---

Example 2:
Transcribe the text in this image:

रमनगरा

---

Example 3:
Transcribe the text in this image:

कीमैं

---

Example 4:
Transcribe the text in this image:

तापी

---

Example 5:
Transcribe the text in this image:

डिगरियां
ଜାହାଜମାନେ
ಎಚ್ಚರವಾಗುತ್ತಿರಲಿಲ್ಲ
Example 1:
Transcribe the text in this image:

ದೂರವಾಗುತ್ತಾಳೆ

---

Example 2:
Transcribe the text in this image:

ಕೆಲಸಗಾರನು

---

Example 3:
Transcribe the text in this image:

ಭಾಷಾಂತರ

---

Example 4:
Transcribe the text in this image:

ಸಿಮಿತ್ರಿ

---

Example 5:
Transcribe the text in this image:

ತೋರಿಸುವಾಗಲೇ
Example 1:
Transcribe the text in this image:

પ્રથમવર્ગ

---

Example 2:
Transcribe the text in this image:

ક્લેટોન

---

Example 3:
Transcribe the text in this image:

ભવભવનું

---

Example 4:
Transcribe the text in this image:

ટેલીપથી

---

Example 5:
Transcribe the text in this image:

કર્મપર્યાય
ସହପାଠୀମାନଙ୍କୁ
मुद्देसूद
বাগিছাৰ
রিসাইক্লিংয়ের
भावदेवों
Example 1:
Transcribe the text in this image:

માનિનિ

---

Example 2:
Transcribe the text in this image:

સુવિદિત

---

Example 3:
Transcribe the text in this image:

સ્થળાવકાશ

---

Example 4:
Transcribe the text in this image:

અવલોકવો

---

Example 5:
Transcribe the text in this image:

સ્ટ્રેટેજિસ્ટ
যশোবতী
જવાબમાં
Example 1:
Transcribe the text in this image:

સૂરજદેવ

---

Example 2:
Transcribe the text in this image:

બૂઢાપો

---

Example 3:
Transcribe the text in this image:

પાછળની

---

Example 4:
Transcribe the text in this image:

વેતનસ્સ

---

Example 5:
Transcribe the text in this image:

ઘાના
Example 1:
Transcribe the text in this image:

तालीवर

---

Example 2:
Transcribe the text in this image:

--------------------------------

### Your task:
Reproduce all of the listing, exactly as given.

### Exercise answer:
---

Example 2:
Transcribe the text in this image:

रमनगरा

---

Example 3:
Transcribe the text in this image:

कीमैं

---

Example 4:
Transcribe the text in this image:

तापी

---

Example 5:
Transcribe the text in this image:

डिगरियां
ଜାହାଜମାନେ
ಎಚ್ಚರವಾಗುತ್ತಿರಲಿಲ್ಲ
Example 1:
Transcribe the text in this image:

ದೂರವಾಗುತ್ತಾಳೆ

---

Example 2:
Transcribe the text in this image:

ಕೆಲಸಗಾರನು

---

Example 3:
Transcribe the text in this image:

ಭಾಷಾಂತರ

---

Example 4:
Transcribe the text in this image:

ಸಿಮಿತ್ರಿ

---

Example 5:
Transcribe the text in this image:

ತೋರಿಸುವಾಗಲೇ
Example 1:
Transcribe the text in this image:

પ્રથમવર્ગ

---

Example 2:
Transcribe the text in this image:

ક્લેટોન

---

Example 3:
Transcribe the text in this image:

ભવભવનું

---

Example 4:
Transcribe the text in this image:

ટેલીપથી

---

Example 5:
Transcribe the text in this image:

કર્મપર્યાય
ସହପାଠୀମାନଙ୍କୁ
मुद्देसूद
বাগিছাৰ
রিসাইক্লিংয়ের
भावदेवों
Example 1:
Transcribe the text in this image:

માનિનિ

---

Example 2:
Transcribe the text in this image:

સુવિદિત

---

Example 3:
Transcribe the text in this image:

સ્થળાવકાશ

---

Example 4:
Transcribe the text in this image:

અવલોકવો

---

Example 5:
Transcribe the text in this image:

સ્ટ્રેટેજિસ્ટ
যশোবতী
જવાબમાં
Example 1:
Transcribe the text in this image:

સૂરજદેવ

---

Example 2:
Transcribe the text in this image:

બૂઢાપો

---

Example 3:
Transcribe the text in this image:

પાછળની

---

Example 4:
Transcribe the text in this image:

વેતનસ્સ

---

Example 5:
Transcribe the text in this image:

ઘાના
Example 1:
Transcribe the text in this image:

तालीवर

---

Example 2:
Transcribe the text in this image:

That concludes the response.